Aim: Find each line below that contains the string "built" and copy it out in full. Case counts.

Record extracts:
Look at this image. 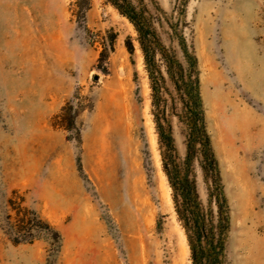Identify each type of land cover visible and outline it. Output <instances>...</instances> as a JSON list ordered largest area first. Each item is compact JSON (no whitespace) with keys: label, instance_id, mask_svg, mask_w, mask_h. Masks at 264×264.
I'll use <instances>...</instances> for the list:
<instances>
[{"label":"rangeland","instance_id":"rangeland-1","mask_svg":"<svg viewBox=\"0 0 264 264\" xmlns=\"http://www.w3.org/2000/svg\"><path fill=\"white\" fill-rule=\"evenodd\" d=\"M134 1L198 58L226 264H264V0ZM160 109L182 166L169 79ZM158 111L138 32L108 0H0V264H192ZM193 167L209 210L214 187Z\"/></svg>","mask_w":264,"mask_h":264},{"label":"trees","instance_id":"trees-1","mask_svg":"<svg viewBox=\"0 0 264 264\" xmlns=\"http://www.w3.org/2000/svg\"><path fill=\"white\" fill-rule=\"evenodd\" d=\"M108 1L133 23L138 32L151 80L153 104L159 108L155 119L163 148L164 169L173 188L177 214L186 232L192 264H226L230 210L207 130L198 58L184 36L178 38L181 56L166 46L152 17L134 0ZM113 41L114 38L111 47ZM127 46L130 52L134 50L131 41ZM167 79L178 95L181 105L178 115L187 128V155L182 166L176 160L174 137L170 124L165 120V111L160 109ZM199 157L204 176L210 188L214 187L209 194V210L201 202L194 174L193 165Z\"/></svg>","mask_w":264,"mask_h":264}]
</instances>
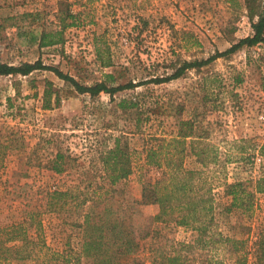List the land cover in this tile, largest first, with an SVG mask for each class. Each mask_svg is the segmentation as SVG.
Segmentation results:
<instances>
[{
	"label": "rangeland",
	"instance_id": "rangeland-1",
	"mask_svg": "<svg viewBox=\"0 0 264 264\" xmlns=\"http://www.w3.org/2000/svg\"><path fill=\"white\" fill-rule=\"evenodd\" d=\"M57 1L0 0L1 62L40 59L80 84L115 85L170 73L182 61L204 60L251 33L242 0H61L73 25L63 31L62 42L39 48L40 32L56 25ZM139 16L148 24L136 37ZM263 75V43L242 45L167 82L111 96L79 93L47 70L0 75V225L26 220L29 240L58 253L43 248L35 257L0 264L74 260L78 225L90 208L98 211L107 203L122 221L123 206L139 199V175L153 176L142 165L140 150L149 134L162 132L179 141V133L188 134L181 157L179 142L169 146L173 159L187 168L199 167L191 151L202 144L191 141L203 140L216 151L215 163L204 172L213 200L212 238L190 255L193 263L255 264L257 235L264 230V189L253 192L248 212L236 207L226 212L222 182L241 181L252 190L253 181L264 178V163L251 159L264 139ZM124 142L135 151L133 170L110 184L102 161L114 144L122 149ZM56 153L61 154L58 171L51 169ZM52 191L66 195L48 207ZM129 211L140 227L157 206L135 202ZM161 234V243L170 245L190 240L193 231L169 223ZM139 262L148 264L145 250L121 256L117 264Z\"/></svg>",
	"mask_w": 264,
	"mask_h": 264
},
{
	"label": "trees",
	"instance_id": "trees-1",
	"mask_svg": "<svg viewBox=\"0 0 264 264\" xmlns=\"http://www.w3.org/2000/svg\"><path fill=\"white\" fill-rule=\"evenodd\" d=\"M242 1L246 8L251 33L238 39L224 51L215 52L204 60L182 61L170 73L150 74L148 77L136 81L127 79L122 84L115 85H106L105 81L83 85L78 83L72 76L62 73L56 67L44 64L40 59H36L33 62H20L17 65L0 61V75H27L32 70H47L51 71L57 78L68 82L77 92L87 93L89 96L96 95L99 92L111 96L119 90H131L146 83L159 84L167 82L180 77L189 68L200 67L215 57L232 52L242 45L264 44V0ZM57 5L56 25L54 28L40 32L37 41L39 48L62 42L63 31L73 25L74 17L68 5L61 0L57 1ZM253 17H255V20H253ZM138 22L139 28L135 34L136 37L147 26L148 20L139 16L137 18ZM109 65L108 62L102 64V66ZM106 77L111 78L112 76L106 74ZM259 86L264 92V75L259 78ZM122 103L131 104L127 100H122ZM179 136L183 140L188 134L179 133ZM146 139L140 150L143 153L142 165L146 170H151L153 176L145 178L144 174L139 175V199L132 200L131 203L127 202L123 206L122 221L111 213V205H107V203L98 211H91L90 208L89 211L83 214L82 221L78 225L80 243L74 260L65 259L56 262L53 258L52 264H81L80 258L90 259V264H117L121 256L134 254L141 250L146 251L148 264H194L190 255L212 238V234L208 233H210L212 221L213 200L210 194L211 188L205 182L204 172L207 170L208 164L215 163V148L209 143L202 142L203 140L200 142L191 141L192 144H202L196 150L192 148L191 151L192 155L197 158L199 167L187 168L181 160L175 161L173 159V151L169 148L170 143L173 141L182 145V140H175L170 136V132L168 134L162 132L158 135L149 134ZM181 145L176 151V154H179L180 157L184 153V147ZM134 153L135 151L130 149L125 142L122 143V149L114 144L106 152L102 162L103 168L109 174L110 184L119 178H126L132 173ZM258 153L264 158V139L258 146ZM60 158L61 154L56 153L51 169L58 171L56 163L61 160ZM222 184L224 195L227 196L226 212L234 207L248 212L252 204L253 192H261L264 189V178L254 180L252 190H247L241 181L222 182ZM65 195V191L50 192L47 201L48 207H53L59 201L61 202ZM90 199L95 202L94 198ZM135 202L141 205L155 204L157 206V212L149 218L146 225L139 227L133 224L132 213L129 210ZM61 204H64V202ZM30 215L28 214V216ZM169 223L192 230L191 239L176 241L170 245L161 243L162 229L167 227ZM27 227L28 222L26 220L0 225V261L32 258L41 249H47V246L43 243L38 246L35 242L29 240L31 237L27 234ZM216 234L218 235V233ZM220 238L222 242L227 240L226 237L220 236ZM47 251L50 255L58 256L57 252L49 249ZM38 264L44 263L38 261ZM255 264H264V230H259L257 235Z\"/></svg>",
	"mask_w": 264,
	"mask_h": 264
},
{
	"label": "built area",
	"instance_id": "built-area-1",
	"mask_svg": "<svg viewBox=\"0 0 264 264\" xmlns=\"http://www.w3.org/2000/svg\"><path fill=\"white\" fill-rule=\"evenodd\" d=\"M257 118H258L259 120H261V119H263V115H262V114H259V115L257 116ZM251 159H252L255 163H256V162L264 163V158H263L262 156L258 155L257 153H255L254 156L251 157Z\"/></svg>",
	"mask_w": 264,
	"mask_h": 264
}]
</instances>
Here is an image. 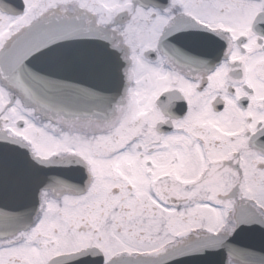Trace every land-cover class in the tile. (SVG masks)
Wrapping results in <instances>:
<instances>
[{
    "label": "snow or ice",
    "instance_id": "obj_1",
    "mask_svg": "<svg viewBox=\"0 0 264 264\" xmlns=\"http://www.w3.org/2000/svg\"><path fill=\"white\" fill-rule=\"evenodd\" d=\"M264 0H0V264H264Z\"/></svg>",
    "mask_w": 264,
    "mask_h": 264
},
{
    "label": "flooded vegetation",
    "instance_id": "obj_2",
    "mask_svg": "<svg viewBox=\"0 0 264 264\" xmlns=\"http://www.w3.org/2000/svg\"><path fill=\"white\" fill-rule=\"evenodd\" d=\"M260 140H261L262 142H264V137H260Z\"/></svg>",
    "mask_w": 264,
    "mask_h": 264
}]
</instances>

Response:
	"label": "built area",
	"instance_id": "built-area-1",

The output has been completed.